Do you have an Email policy in place for your organization? If you don’t, you’d better get one fast. Email policies are important since they spell out what the company considers as appropriate email usage and more importantly, what is considered as inappropriate usage. You can either create a separate email usage policy or you can include an email policy section in your Employee handbook. In both cases it is a good idea to ask the employees to sign the policy, indicating that they have read and understood the document.
What kind of subjects should you cover in your email policy? Here is a list of ten points to include:
#1 Email risks: The policy should list email risks to make users aware of the potential harmful effects of their actions. Advise users that sending an email is like sending a postcard: if you don’t want it posted on a bulletin board, then don’t send it.
#2 Best practices: This should include email etiquette and writing rules in order to uphold the good reputation of the company and to deliver quality customer service. For instance, include 5 etiquette rules: 1. Do not write emails in capitals, 2. Enable spell checking, 3. Read the email before you send it.4. Include a signature conform company format, 5. Use proper grammar and punctuation. Also include instructions on compressing attachments to save bandwidth.
#3 Personal usage: The policy should state whether personal emails are accepted and if so, to what extent. You can for instance set limits on the times of day that personal emails can be sent (only during breaks), or you could require personal emails to be saved in a separate folder. In addition, state that employees are prohibited from sending or receiving certain email attachments, such as exe, mp3 or vbs files. You could also include a maximum file size for attachments sent via email.
#4 Wastage of resources: Warn users that they are making use of the company’s email system and that they should not engage in non-business activities that unnecessarily tie up network traffic. The policy must also cover the use of newsletters & newsgroups. For instance you can state that employees may only subscribe to a newsletter or newsgroup if this directly relates to their job.
#5 Prohibited content: The policy should expressly state that the email system is not to be used for the creation or distribution of any offensive, or disruptive messages, including messages containing offensive comments about race, gender, age, sexual orientation, pornography, religious or political beliefs, national origin or disability. State that employees who receive any emails with this content should report the matter to their supervisor immediately. Moreover, employees should not use email to discuss competitors, potential acquisitions or mergers or to give their opinion about another firm. Unlawful messages, such as copyright infringing emails should also be prohibited.

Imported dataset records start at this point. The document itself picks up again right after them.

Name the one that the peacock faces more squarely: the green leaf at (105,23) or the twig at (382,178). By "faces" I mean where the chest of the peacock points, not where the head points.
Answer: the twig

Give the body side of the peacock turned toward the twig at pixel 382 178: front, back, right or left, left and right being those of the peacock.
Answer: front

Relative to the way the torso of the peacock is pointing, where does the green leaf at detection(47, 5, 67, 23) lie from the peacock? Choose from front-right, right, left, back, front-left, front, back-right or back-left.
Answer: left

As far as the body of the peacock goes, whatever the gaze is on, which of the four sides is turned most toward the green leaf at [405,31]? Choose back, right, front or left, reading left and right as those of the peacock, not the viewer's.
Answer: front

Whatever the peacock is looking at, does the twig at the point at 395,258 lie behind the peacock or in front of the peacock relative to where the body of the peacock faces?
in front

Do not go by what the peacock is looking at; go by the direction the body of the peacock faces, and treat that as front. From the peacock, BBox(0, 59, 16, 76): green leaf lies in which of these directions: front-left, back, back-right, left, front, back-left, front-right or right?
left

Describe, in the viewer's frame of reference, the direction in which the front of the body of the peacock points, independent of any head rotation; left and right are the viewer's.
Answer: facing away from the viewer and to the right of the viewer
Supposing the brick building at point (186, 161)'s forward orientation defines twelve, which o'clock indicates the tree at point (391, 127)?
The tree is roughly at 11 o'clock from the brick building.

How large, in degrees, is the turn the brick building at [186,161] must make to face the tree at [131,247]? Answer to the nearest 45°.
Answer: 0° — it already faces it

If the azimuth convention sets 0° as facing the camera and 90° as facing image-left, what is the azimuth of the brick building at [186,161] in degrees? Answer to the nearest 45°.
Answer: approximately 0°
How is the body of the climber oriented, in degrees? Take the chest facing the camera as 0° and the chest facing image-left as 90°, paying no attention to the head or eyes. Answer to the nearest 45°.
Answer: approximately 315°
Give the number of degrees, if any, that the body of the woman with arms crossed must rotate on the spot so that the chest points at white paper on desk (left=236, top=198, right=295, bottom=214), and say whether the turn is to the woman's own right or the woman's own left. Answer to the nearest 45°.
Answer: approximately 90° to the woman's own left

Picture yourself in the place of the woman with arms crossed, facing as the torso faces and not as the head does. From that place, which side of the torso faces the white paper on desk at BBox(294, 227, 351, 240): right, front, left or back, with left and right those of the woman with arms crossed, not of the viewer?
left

#6 Document retention policy: Include information on whether or not email will be archived and for how long. If your organization is required to archive email messages, state that all emails will be archived and include the number of years that the records will be kept. If you are not required to archive your emails, notify your users about whether they can or should delete emails after a number of months or years.
#7 Treatment of confidential data: Include rules and guidelines on how employees should deal with your company’s confidential information and trade secrets. They should also be aware that they should not forward any confidential messages or attachments from other companies without permission. Make employees encrypt any confidential information that is sent via email and change passwords regularly.
#8 Email disclaimer: If you are adding a disclaimer to employees’ emails, you should inform them of this and state the disclaimer text that is added. Download the free white paper ‘Email Disclaimers – The legal and practical issues’ to learn more about why you need to add email disclaimers.
#9 Email monitoring: If you are going to monitor your employees’ emails, you must state this in your email policy. Warn that employees should have no expectation of privacy in anything they create, store, send or receive on the company’s computer system and that the company may, but is not obliged to monitor messages without prior notice. If you do not mention that the company is not obliged to monitor messages, an employee could potentially sue the company for failing to block a particular message.
#10 Measures & violation reporting: Warn that if an employee is found to be in breach of the email policy rules, this could result in disciplinary action, up to and including termination. If an employee witnesses email policy abuse they are required to report the incident immediately. Include contact details of who to contact if a violation of the policy rules is detected. This could be a supervisor but it might also be a good idea to appoint a specific contact person to report email policy breaches to.